Prenez un cas qui est dans mon actualité: le projet de traité constitutionnel qui sera
soumis à référendum le 29 mai 2005. Les médias de masse, dont le rôle est de donner une
vue partielle de l'état de la société à un instant, forment un moyen assez convenable
pour déterminer quelles sont les positions respectives des divers représentants du corps
social dans les grands secteurs (politique, économie, social, idéologie, etc.). Par
contre, ils sont de moins de pertinence pour se faire une idée exacte du contenu du texte
soumis à référendum. Il y a une manière simple de réaliser la chose, se procurer ce texte
et le lire. Il est disponible sous des formes diverses: livres, périodiques, cd-roms, et
sur Internet sous la forme d'un document au format PDF en allant sur le site des diverses
institutions européennes (Parlement, Commission, Conseil, etc.); on le trouve aussi sur
ce site même, sous la
forme d'un document HTML, et aussi de documents Word et RTF, tels que ou au format
ZIP, en vue de l'impression, moins commode avec les fichiers HTML. On y trouvera aussi le
texte initial remis au Conseil des ministres tel que rédigé par les «constituants», et en
addendum le texte du projet de directive sur les services, faussement dénommé
«directive Bolkestein» à deux titres: ce n'est pas une directive, et elle ne doit pas
grand chose au dénommé Bolkestein. La dénomination précise du texte est: Proposition
de directive du parlement Européen et du Conseil relative aux services dans le marché
intérieur (présentée par la Commission), où il apparaît donc que la Commission ne
fait que publier un texte produit par d'autres. Par ceux-là même qui, ces derniers temps,
semblaient découvrir son existence…
Là-dessus, si on préfère une introduction à ce texte, il y a le livre Comprendre la
Constitution européenne, dû à Philippe Moreau Defarges (Editions d'Organisation, 182
pages, prix public: 15€). Selon moi, il vaut mieux se confronter au texte même, ce qui
n'empêche bien sûr d'éclairer sa lecture avec un commentaire de ce genre. Ne l'ayant pas
lu, je ne puis vous certifier sa qualité et sa pertinence, cependant, il m'arrive assez
souvent d'entendre son auteur s'exprimer sur France Culture, et il me semble que c'est
une personne de bon sens et intellectuellement rigoureuse.

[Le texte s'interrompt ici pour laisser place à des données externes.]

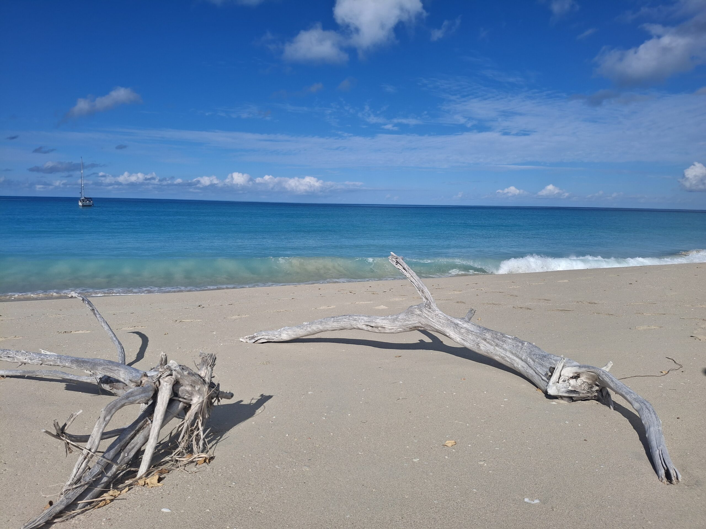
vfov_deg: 54.9
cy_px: 264
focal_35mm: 25
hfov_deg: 69.4
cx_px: 353
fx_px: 510
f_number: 1.8
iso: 32
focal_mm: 4.69
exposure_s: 1/3968
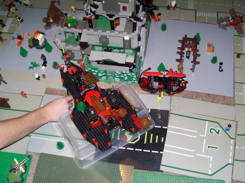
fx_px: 318
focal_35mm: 45
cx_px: 122
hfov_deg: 42.1
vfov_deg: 32.2
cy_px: 92
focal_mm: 7.6
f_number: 3
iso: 200
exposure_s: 1/147
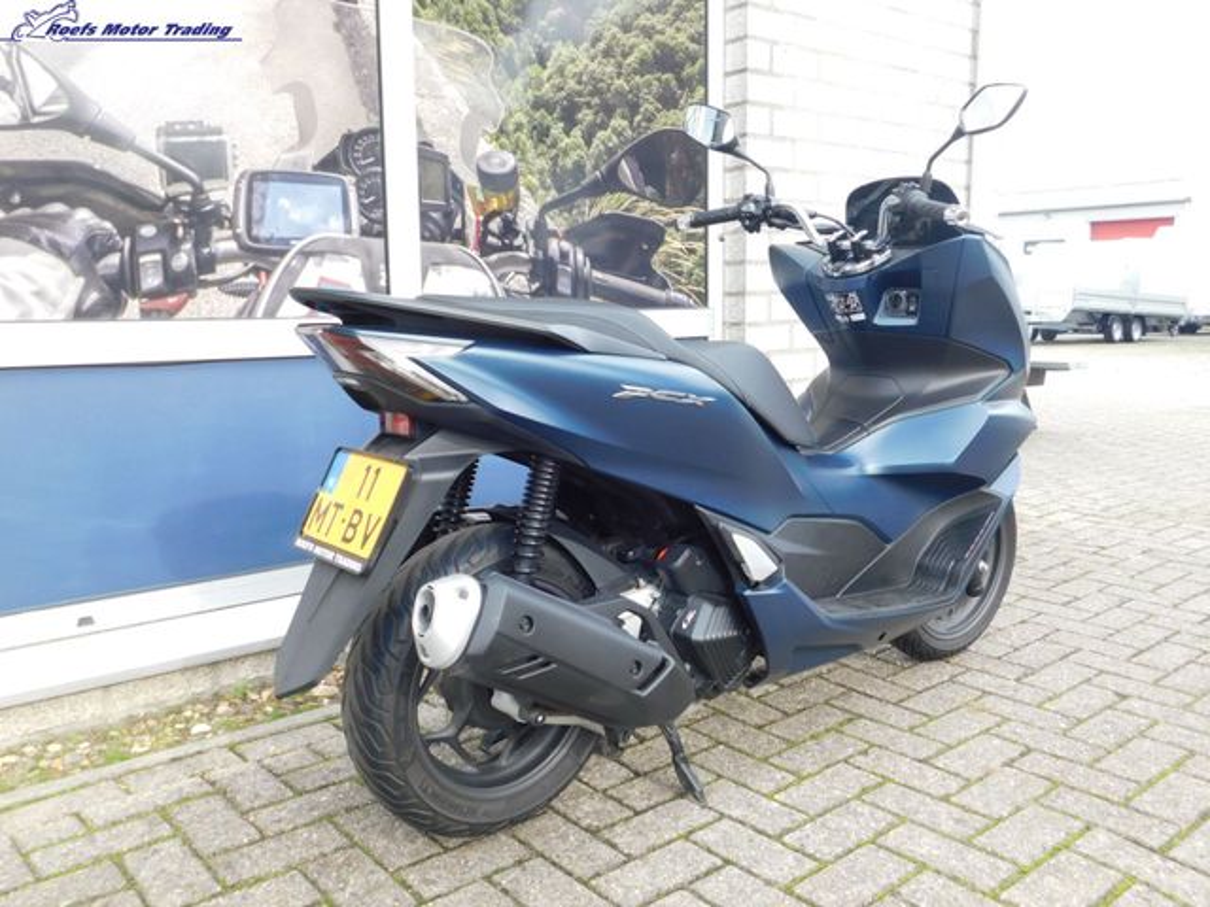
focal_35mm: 30
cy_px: 454
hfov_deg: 60.0
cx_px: 605
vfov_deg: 46.8
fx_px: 1049
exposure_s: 1/100
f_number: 3.2
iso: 125
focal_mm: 5.3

Donc, La démocratie, les démocraties. Toute forme de gouvernement peut, dans certains
contextes, être «de caractère démocratique», y compris la dictature. On peut dire que la
prise de pouvoir par de Gaulle en 1958 fut une sorte de dictature: quand il est désigné
par l'Assemblée comme président du Conseil, on lui confie les pleins pouvoirs ainsi que
la charge de rédiger une nouvelle Constitution, ce qui s'apparente beaucoup avec ce qui
se passa après un certain 18 brumaire, an VII, avec un dénommé Bonaparte, y compris le
contexte général (régime en déliquescence, menace des «terroristes» – à l'époque, les
royalistes –, homme providentiel, etc.). La différence est dans les conditions d'accès au
pouvoir de nos deux généraux (Bonaparte fait un coup d'État, de Gaulle est appelé aux
responsabilités dans les règles) et les conséquences (la dictature de Bonaparte débouche
sur une monarchie, celle de de Gaulle sur un rétablissement de la République).